[DATA]
☆ ☆ ☆ ☆
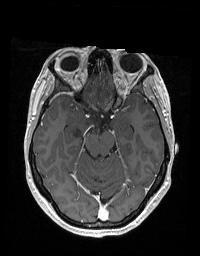
Brain MRI from a brain-tumour surgery series, one axial slice. Position 119 of 192 along the scan axis. T1-weighted post-contrast. 200 × 256 image matrix, field of view 195 × 250 mm. Case-level facts recorded for this patient, not image findings: histopathology: Glioblastoma; WHO grade: 2.
Outlined on this slice (expert manual segmentation):
- tumour: bounding box <72,113,102,137> (left, top, right, bottom; pixels)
☆ ☆ ☆ ☆
[TASK REQUIREMENTS] Which lines of the listing contain the string "this"? Copy each of them.

[EXERCISE OUTPUT]
Brain MRI from a brain-tumour surgery series, one axial slice. Position 119 of 192 along the scan axis. T1-weighted post-contrast. 200 × 256 image matrix, field of view 195 × 250 mm. Case-level facts recorded for this patient, not image findings: histopathology: Glioblastoma; WHO grade: 2.
Outlined on this slice (expert manual segmentation):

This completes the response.